▶ [TEXT PASSAGE]:
- Opening Delimiter -

That said, ITC is one of the companies which offers a lot of freedom in what one wants to do to achieve their deliverables. Changes to the production lines are welcomed, even encouraged. KITES interns hold the power to run tests that can even span days. However, one needs to give their everything to understanding and working upon the project, and people who do that and are able to convince everyone that they did that, achieve the PPO. By the way, The company puts a lot of emphasis on the PPO, with sessions on how you can achieve one in the two-day Mind over Matter and constant reminders telling you this is the ‘final reward’ for the internship.
Deep Behal, a senior in Debating Society, in his intern diary, said that “the primary purpose of an internship is to find out what you ‘don’t’ want to do in life.” This belief of his is something that I share with him. With the experience, I understood that Techno-managerial was something of a ‘don’t’ for me.
To anyone who’s preparing for ITC, prepare hard, but remember to think about stuff that’s not just core. Think GK, and think why you’re prepping for the internship. If the goal is limited to 1.5L, I would advise against going here. However, if your goal is to work in a high pressure environment and deliver solutions that you can actively see working, I would wholeheartedly advise you to work hard to get in, and show your interests when in the interview.
To anyone who’s not landing interns, please remember that a late intern in a field you like is probably better than an early intern in a field that you might not like.
PS: If you’ve landed the intern and are experiencing delays in getting an offer letter or project brief or anything, fret not. In my experience clubbed with my co-interns, ITC can be very slow at times (It’s Sep 4 as I’m writing this and PPOs are yet to be announced so).

- Closing Delimiter -

▶ [REQUIRED ACTION A]: Extract the part of the passage about the ITC internship starting at "To anyone who’s not" and ending at "be announced so).".
The records have no connection to the passage about the ITC internship.

▶ [EXERCISE MATERIALS]:
- Opening Delimiter -

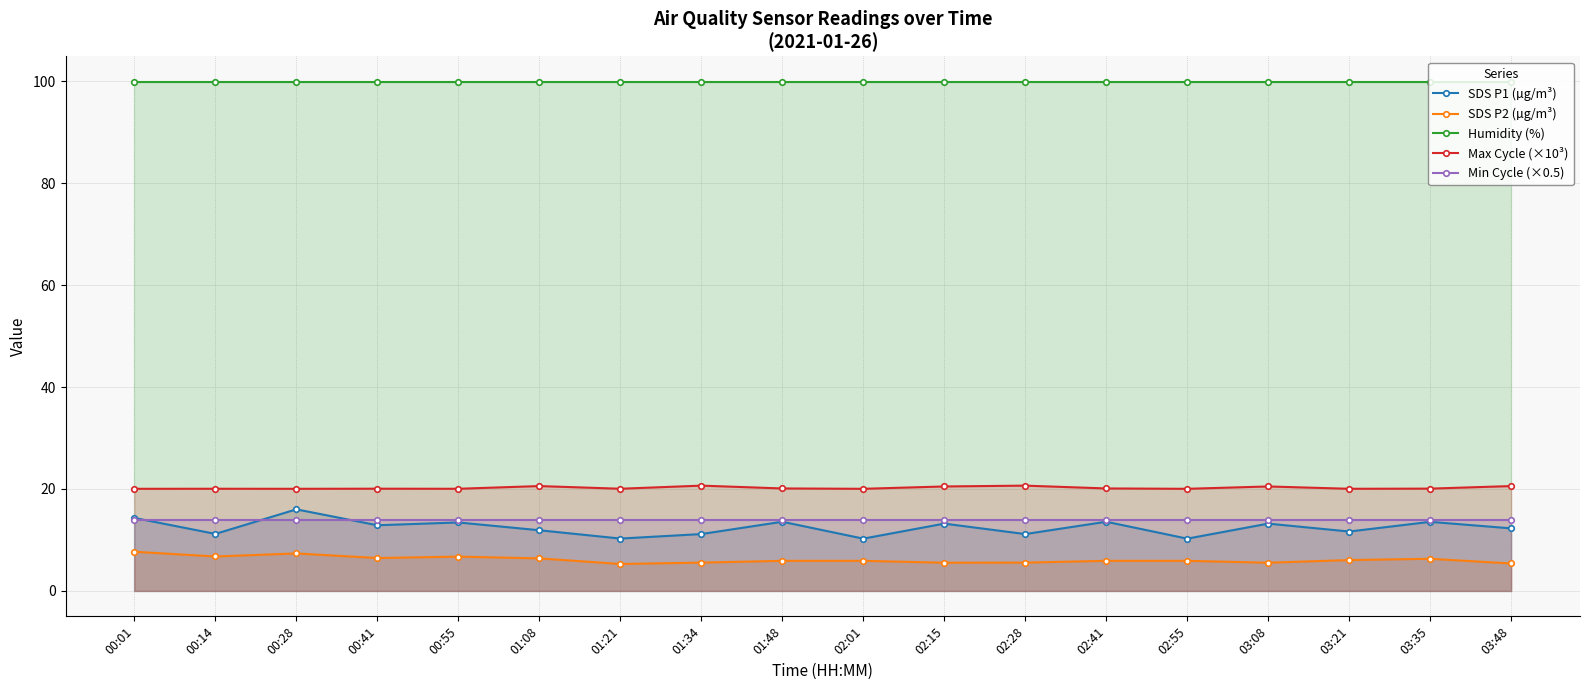

List the series in order of their peak value, lowest first.

SDS P2 (µg/m³), Min Cycle (×0.5), SDS P1 (µg/m³), Max Cycle (×10³), Humidity (%)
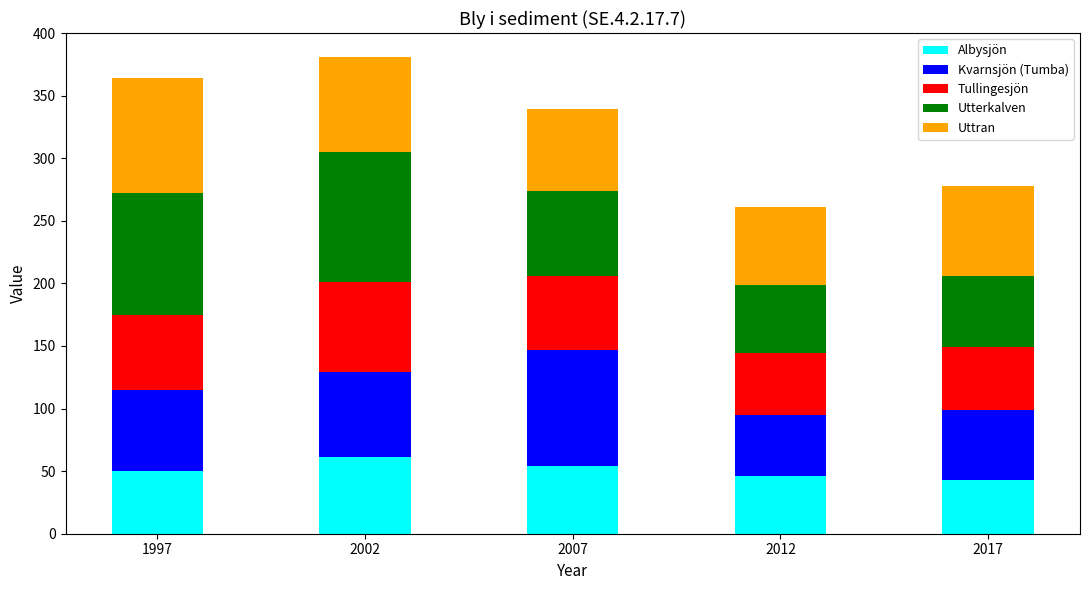

What is the approximate value of Albysjön at 2012?

46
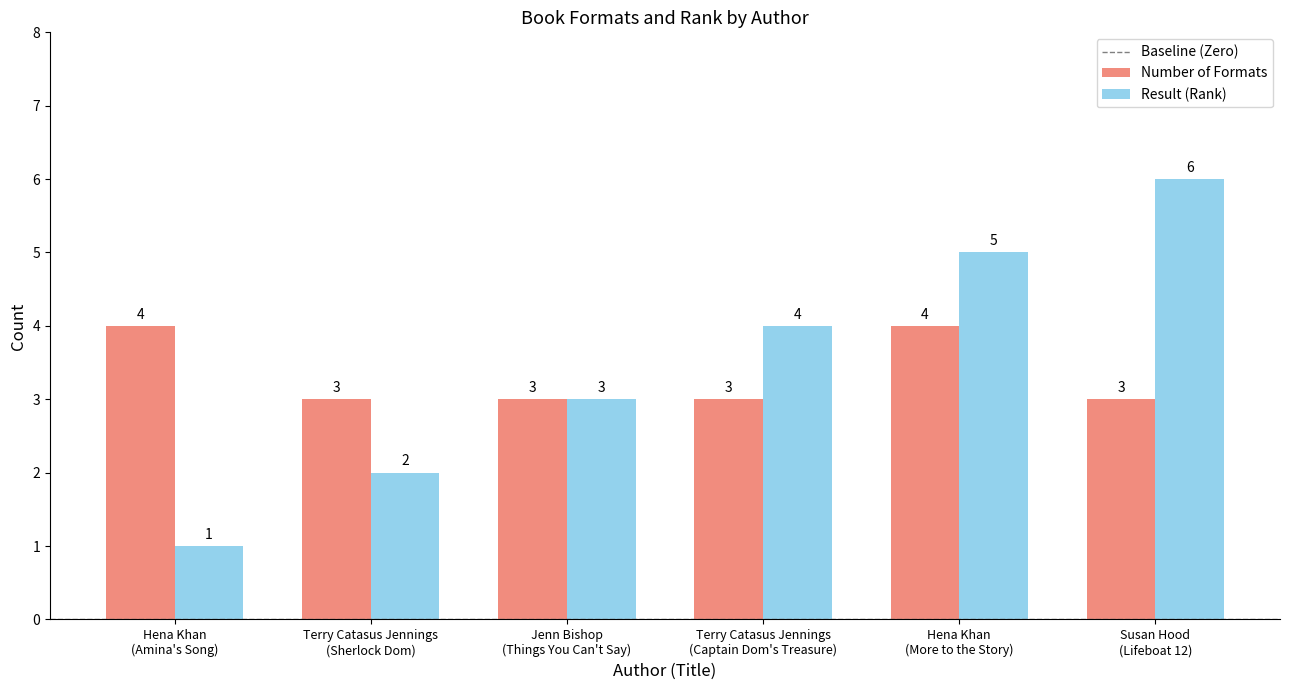

How many groups of bars are there?

6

- Closing Delimiter -

▶ [REQUIRED ACTION B]: Rewrite the chart records with "approximate value" switched to "estimated value" and nothing else altered, leaving out the pictures.

▶ [REPLY A]:
To anyone who’s not landing interns, please remember that a late intern in a field you like is probably better than an early intern in a field that you might not like.
PS: If you’ve landed the intern and are experiencing delays in getting an offer letter or project brief or anything, fret not. In my experience clubbed with my co-interns, ITC can be very slow at times (It’s Sep 4 as I’m writing this and PPOs are yet to be announced so).

▶ [REPLY B]:
List the series in order of their peak value, lowest first.

SDS P2 (µg/m³), Min Cycle (×0.5), SDS P1 (µg/m³), Max Cycle (×10³), Humidity (%)

What is the estimated value of Albysjön at 2012?

46

How many groups of bars are there?

6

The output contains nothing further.